Page MenuHomePhabricator

copy partial dumps from dataset host to labs
Closed, ResolvedPublic

Description

Now that we run staged dumps, i.e. stubs for all wikis, then tables for all wikis etc., it takes a while for a full dump to complete. Folks will want the dump files available sooner rather than later so we should copy them sooner. This may need a rethinking of space available in labs, so we keep the last known full good dump, possibly a more recent partial dump, plus current files being copied over, per wiki.

Event Timeline

ArielGlenn claimed this task.
ArielGlenn raised the priority of this task from to Medium.
ArielGlenn updated the task description. (Show Details)
ArielGlenn added a project: acl*sre-team.
ArielGlenn added subscribers: ArielGlenn, coren.

Coren, I've added you on this so we can chat about space available in labs for the dumps copy.

Do you already have a ballpark of how much space you'd need?

About 3x times one full run to be on the safe side. One run these days takes (guesstimate) 2.5T so we're looking at 8T to be safe. I forget what the last round of negotiations landed us with; what have we got allocated now?

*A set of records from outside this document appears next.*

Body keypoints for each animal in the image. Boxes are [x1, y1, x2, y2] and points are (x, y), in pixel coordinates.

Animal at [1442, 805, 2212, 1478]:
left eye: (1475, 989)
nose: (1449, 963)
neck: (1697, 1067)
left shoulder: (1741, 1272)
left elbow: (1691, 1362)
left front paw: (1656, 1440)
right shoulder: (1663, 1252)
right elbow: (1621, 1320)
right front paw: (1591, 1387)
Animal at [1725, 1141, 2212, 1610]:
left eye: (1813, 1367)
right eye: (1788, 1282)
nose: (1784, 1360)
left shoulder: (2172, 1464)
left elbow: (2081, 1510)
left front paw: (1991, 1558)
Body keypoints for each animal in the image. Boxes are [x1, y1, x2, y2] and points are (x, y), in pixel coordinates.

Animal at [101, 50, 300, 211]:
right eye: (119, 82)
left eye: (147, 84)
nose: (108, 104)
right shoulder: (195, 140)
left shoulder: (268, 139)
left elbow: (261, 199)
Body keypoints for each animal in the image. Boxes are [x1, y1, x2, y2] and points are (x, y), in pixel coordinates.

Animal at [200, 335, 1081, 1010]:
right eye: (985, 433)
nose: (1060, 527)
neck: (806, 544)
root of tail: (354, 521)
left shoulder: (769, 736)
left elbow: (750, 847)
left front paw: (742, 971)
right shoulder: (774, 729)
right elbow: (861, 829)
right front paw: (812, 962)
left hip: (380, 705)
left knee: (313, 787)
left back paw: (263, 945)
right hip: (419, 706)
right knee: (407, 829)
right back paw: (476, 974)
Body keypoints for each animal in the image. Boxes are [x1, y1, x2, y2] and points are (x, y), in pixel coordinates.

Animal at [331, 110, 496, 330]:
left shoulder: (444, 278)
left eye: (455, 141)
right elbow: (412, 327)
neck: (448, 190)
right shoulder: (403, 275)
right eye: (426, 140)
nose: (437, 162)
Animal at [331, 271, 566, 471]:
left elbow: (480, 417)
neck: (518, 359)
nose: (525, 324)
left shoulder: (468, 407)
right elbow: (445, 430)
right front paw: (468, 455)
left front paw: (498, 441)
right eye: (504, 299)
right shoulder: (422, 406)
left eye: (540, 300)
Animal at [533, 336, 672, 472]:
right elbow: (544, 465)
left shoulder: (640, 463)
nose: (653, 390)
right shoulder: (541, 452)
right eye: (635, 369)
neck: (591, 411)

That's... not an issue. :-) Since we moved to labstore1003, there is some 40T available for dumps (with the caveat that this lives on media that is not otherwise backed up or very redundant under the presumtion that it holds only copies of data).

changes to list-last-n-good-dumps coming up, yet to be tested. see https://gerrit.wikimedia.org/r/234973

tested and merged. https://gerrit.wikimedia.org/r/#/c/234982/ is the change to generate the list of last three good dumps and use that for rsync, also merged. we should see new behavior tomorrow as the new dump run starts.

this is working now; closing.